Lysine Acetylation of Plant α-Tubulins: Scaling Up the Local Effect to Large System Transformations

Cell migration and motility, cell division, biogenesis and renewal of cell and tissue integrity, and the assembly and retention of cell or tissue architecture, to name but a few, represent increasingly vital processes at the cellular and whole-body levels. These biological processes are closely connected with the major structural transformations that cytoskeletal proteins undergo due to numerous post-translational modifications, including acetylation, tyrosynation, polyglutamylation, etc. We collected all the information on tubulin acetylation and data on related cellular manifestations. This work expands upon our previous investigations into PTM-associated microtubule remodeling by incorporating K60, K163, and K326 into our analysis. Subsequently, we applied the refined protocol to examine the impact of acetylation on the most prevalent tubulin isoforms: TBA1, TBA2, and TBA3. Our analysis identified three distinct patterns on the α-tubulin surface where interactions with neighboring subunits were altered upon acetylation.

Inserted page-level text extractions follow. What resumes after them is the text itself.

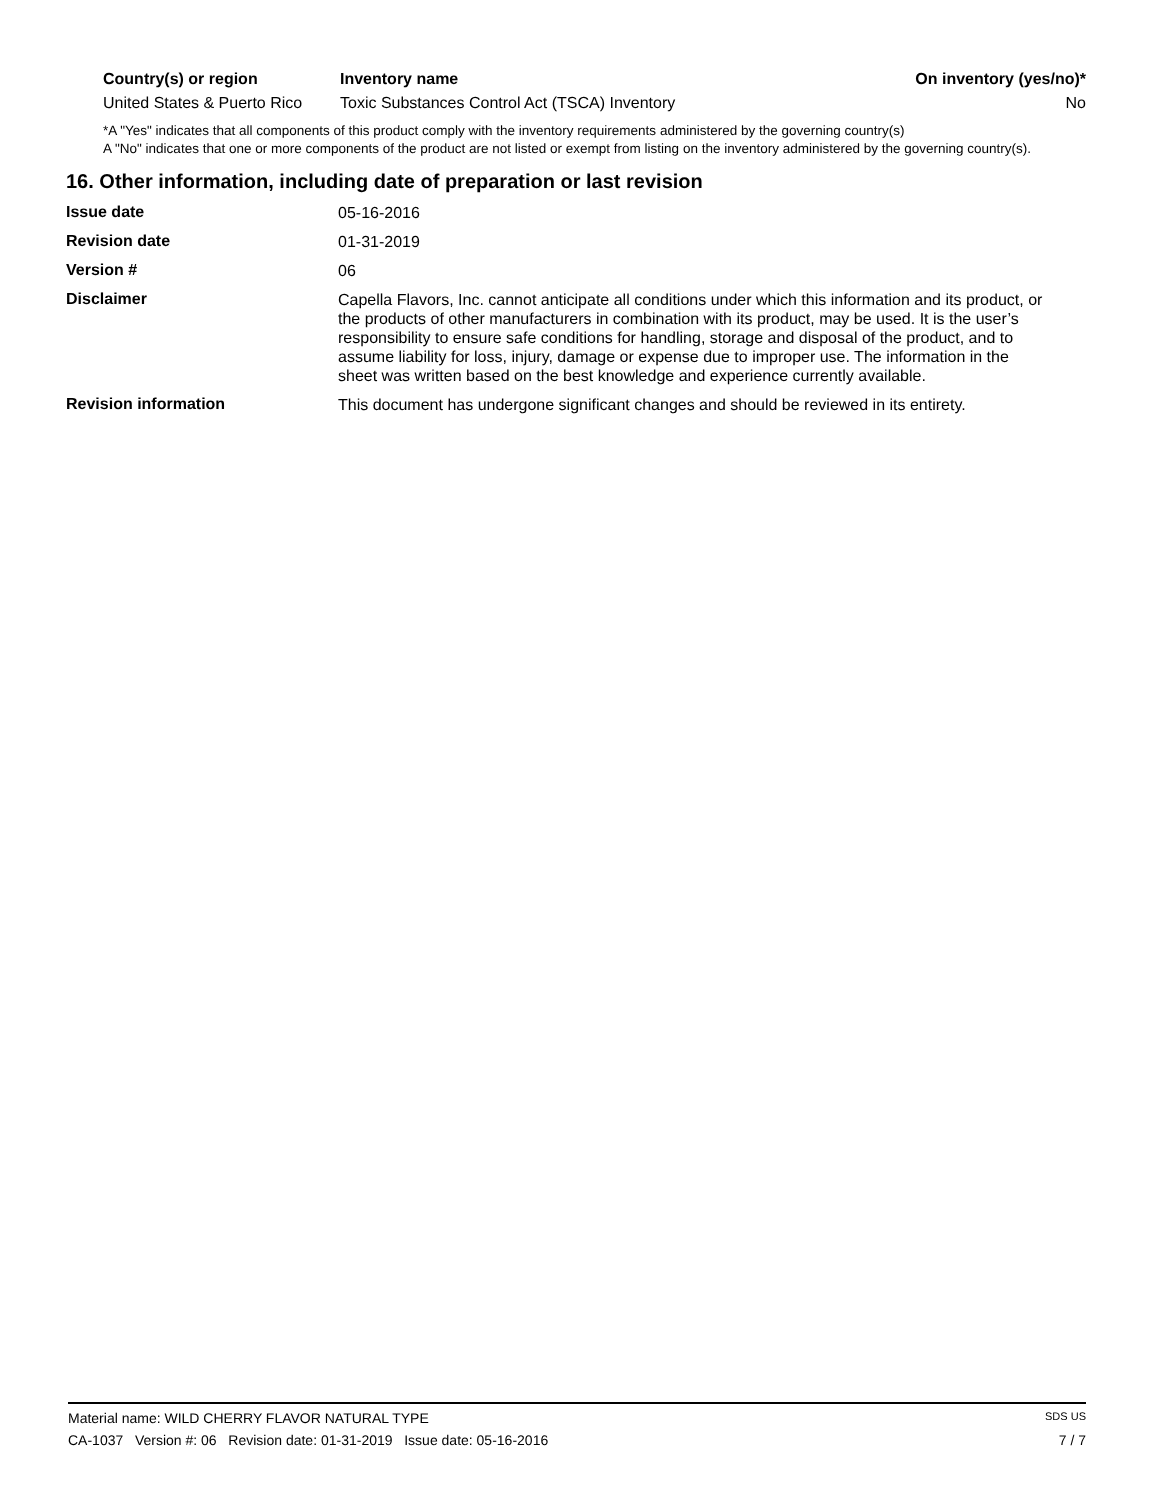| Country(s) or region | Inventory name | On inventory (yes/no)* |
| --- | --- | --- |
| United States & Puerto Rico | Toxic Substances Control Act (TSCA) Inventory | No |
*A "Yes" indicates that all components of this product comply with the inventory requirements administered by the governing country(s)
A "No" indicates that one or more components of the product are not listed or exempt from listing on the inventory administered by the governing country(s).
16. Other information, including date of preparation or last revision
| Issue date | 05-16-2016 |
| Revision date | 01-31-2019 |
| Version # | 06 |
| Disclaimer | Capella Flavors, Inc. cannot anticipate all conditions under which this information and its product, or the products of other manufacturers in combination with its product, may be used. It is the user’s responsibility to ensure safe conditions for handling, storage and disposal of the product, and to assume liability for loss, injury, damage or expense due to improper use. The information in the sheet was written based on the best knowledge and experience currently available. |
| Revision information | This document has undergone significant changes and should be reviewed in its entirety. |
Material name: WILD CHERRY FLAVOR NATURAL TYPE SDS US
CA-1037 Version #: 06 Revision date: 01-31-2019 Issue date: 05-16-2016 7 / 7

These findings suggest that acetylation significantly influences the inter-subunit interactions within the microtubule polymer. To assess the likelihood of rearrangement at each of the three acetylation sites (K60, K163, K326), we conducted a series of simulations involving nine tubulin molecules (representing a microtubule lattice). These simulations aimed to quantify the degree of dissociation susceptibility upon acetylation at each of these specific lysine residues while focusing on residues that serve as substrates for HDAC6 deacetylation in plants, K60, K163, and K326. In this study, we have gathered all relevant evidence for the impact of different acetylation points on the assembly and lifespan of microtubule organelles, using A. thaliana tubulins as a model object.